Rund um den Haushalt ging es in der Sitzung des Gemeinderates, den der Kämmerer der VG Baunach, Bernhard Weber, vortrug. Das Volumen des Verwaltungshaushaltes mit 1 509 400 Euro blieb im Vergleich zu den Vorjahren relativ konstant. Die Investitionsmöglichkeiten sind eng begrenzt. Ein Loch in den Haushalt reißt mit 101 000 Euro die Investitionsumlage Schule Baunach, wo die Erneuerung der Heizung bevorsteht, und der Ausbau der Bergstraße mit zunächst 78 500 Euro und 250 000 Euro im nächsten Jahr, sowie der Breitbandausbau mit 115 000 Euro.
Nach den großen Investitionen in den vergangenen Jahren für das Regenüberlaufbecken in Deusdorf sei das Investitionsvolumen für die nächsten Jahre in der Abwasseranlage noch unklar, da noch nicht feststehe, in welcher Höhe Mittel der beteiligten Gemeinden fließen. Hier stehen zum Beispiel noch Einnahmen aus dem Planjahr 2014 in Höhe von 276 000 Euro aus. Und erst, wenn diese Mittel fließen, kann mit den Maßnahmen der Abwasserentsorgung fortgefahren werden.

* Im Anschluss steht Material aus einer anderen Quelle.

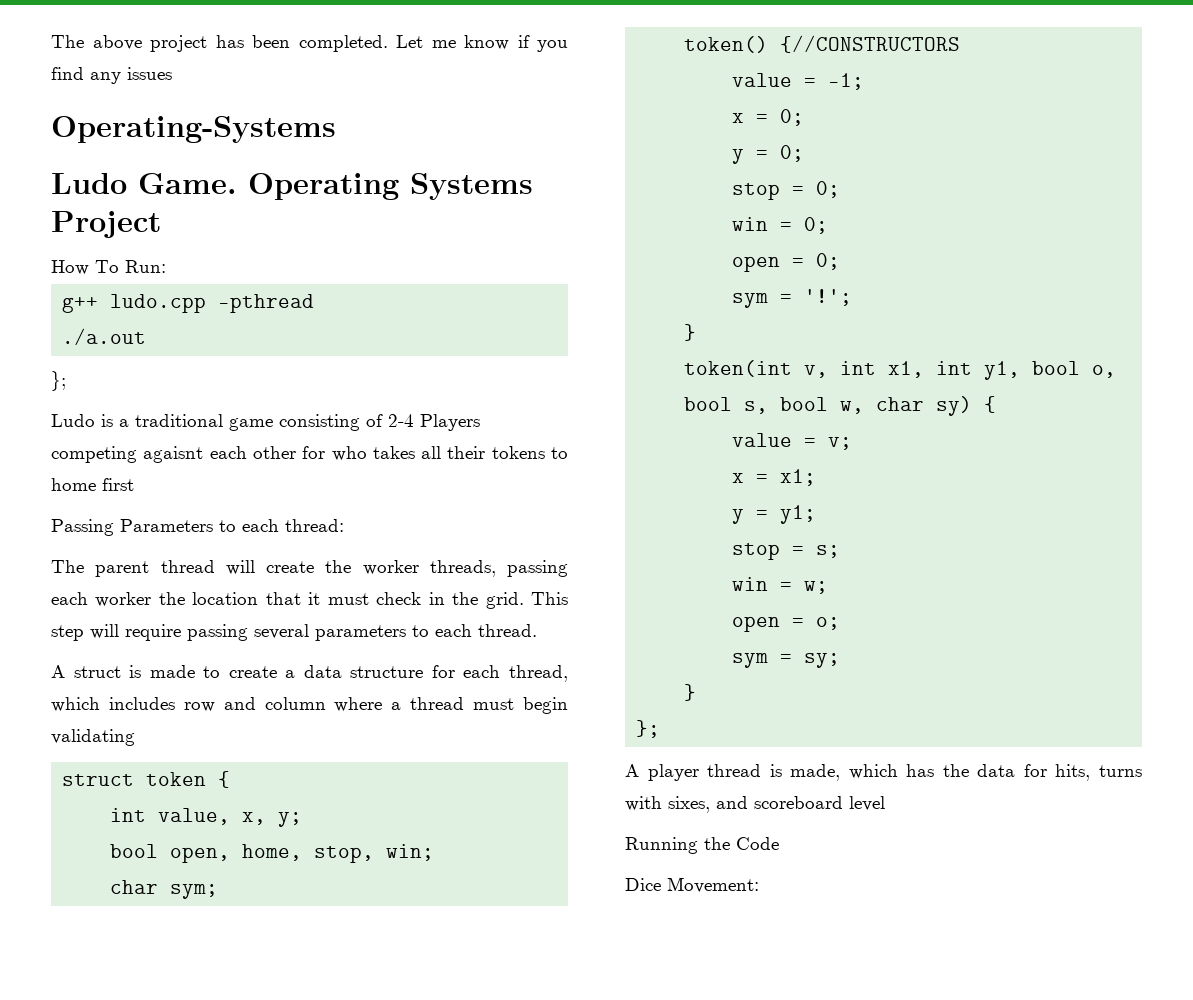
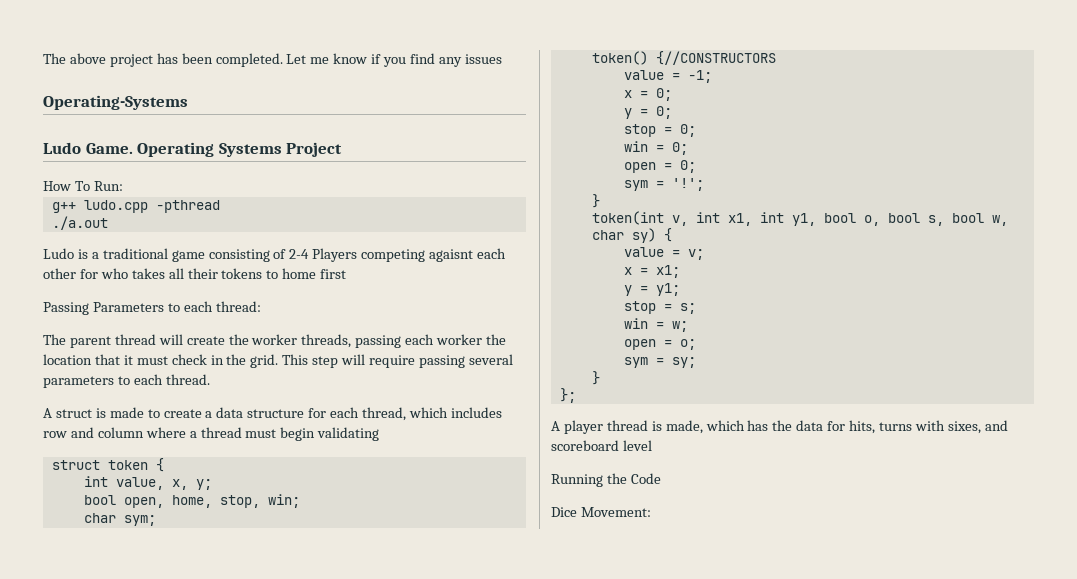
[51,371,66,391] // }; -> (108, 223) none

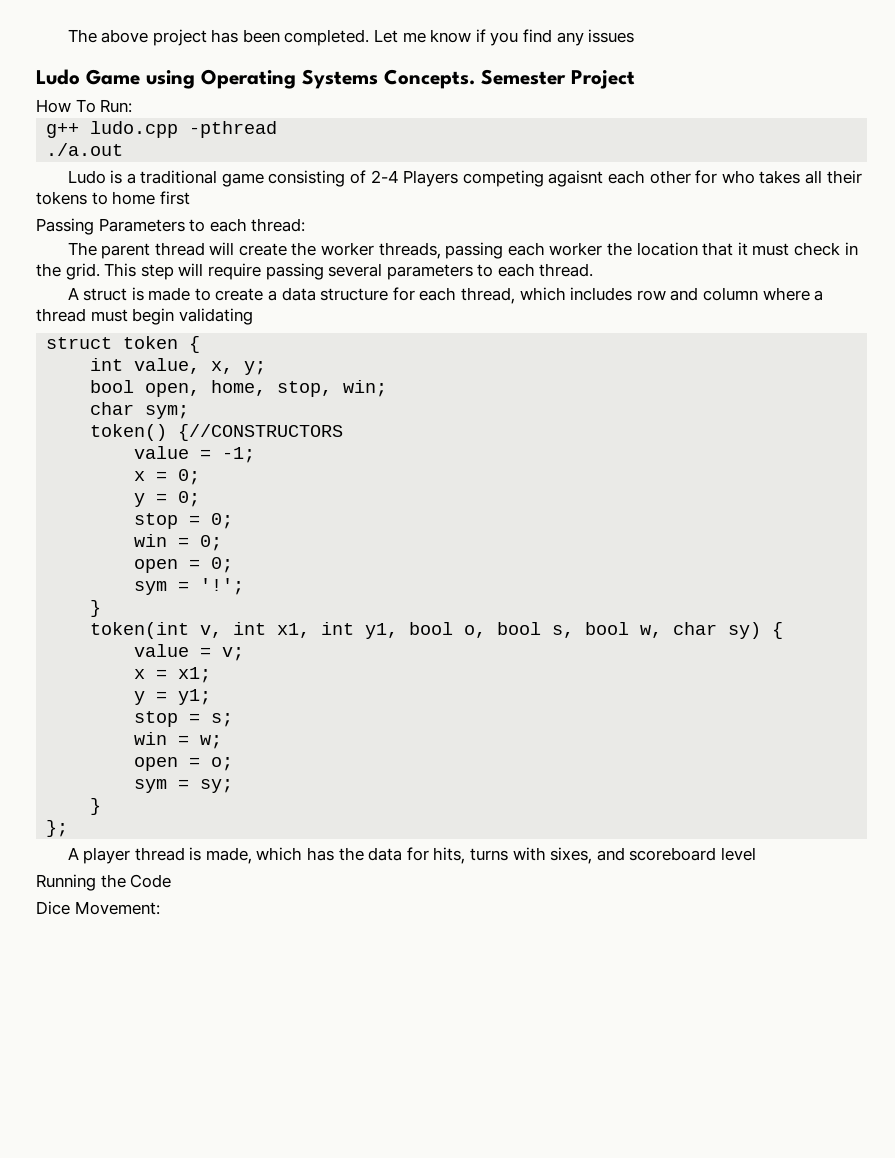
[43,95,188,110] [43,142,282,157] // Operating-Systems // Ludo Game. Operating Systems -> [36,69,566,89] // Ludo Game using Operating Systems Concepts. Semester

Bemängelt wurde im Rat, dass im Finanzplanungszeitraum für 2019 keine Mittel für die Anschaffung dringend erforderlicher Löschfahrzeuge für die Freiwillige Feuerwehr eingestellt wurden. Dies sei nicht möglich, argumentierte Bürgermeister Armin Postler (CSU), weil der Gemeinderat noch keinen entsprechenden Beschluss gefasst habe. Zum Ende des Jahres 2016 wird der Schuldenstand der Gemeinde Lauter sich auf 748 562 Euro belaufen, dies entspricht einer Pro-Kopf-Verschuldung von 656 Euro. Trotz der angespannten finanziellen Lage sei diese, so Weber, zufriedenstellend, bei zukünftigen Investitionen müsse man sich dennoch auf die Pflichtaufgaben beschränken. Der Gemeinderat beschloss am Ende einstimmig die Haushaltssatzung und den Finanzplan bis 2019.


Lauter mit im Boot

Mit im Boot der interkommunalen Zusammenarbeit im Rahmen der "Baunach-Allianz" sitzt auch die Gemeinde Lauter. Zur Erstellung eines Integrierten Ländlichen Entwicklungskonzeptes (ILEK) und des Vitalitäts-Checks VC 2 hat sich die Lenkungsgruppe für das Ingenieurbüro für Planung und Umwelt (IPU), Erfurt, entschieden. Das Allianzgebiet umfasst 27 200 Einwohner, so dass sich die Kosten für das Entwicklungskonzept auf knapp 36 000 Euro nach Abzug der Förderung, also auf rund 1,31 Euro pro Einwohner belaufen. Mit 9:2 beschloss der Gemeinderat, ihren Anteil der nicht durch Zuschüsse gedeckten Kosten zu übernehmen, wobei der Zweite Bürgermeister, Hans-Jürgen Zitzelsberger (CSU), seine Bedenken äußerte, dass der Betrag pro Einwohner sich auch wegen der nicht gedeckten Kosten der Öffentlichkeitsarbeit noch erhöhen könne.
Weiter informierte Postler unter anderem, dass die Abschlussveranstaltung der TG Lauter für eine gelungene Dorferneuerung erfolgreich gewesen sei, wobei die rundum erneuerte Brunnenstube ein wahres Schmuckstück für Lauter darstelle.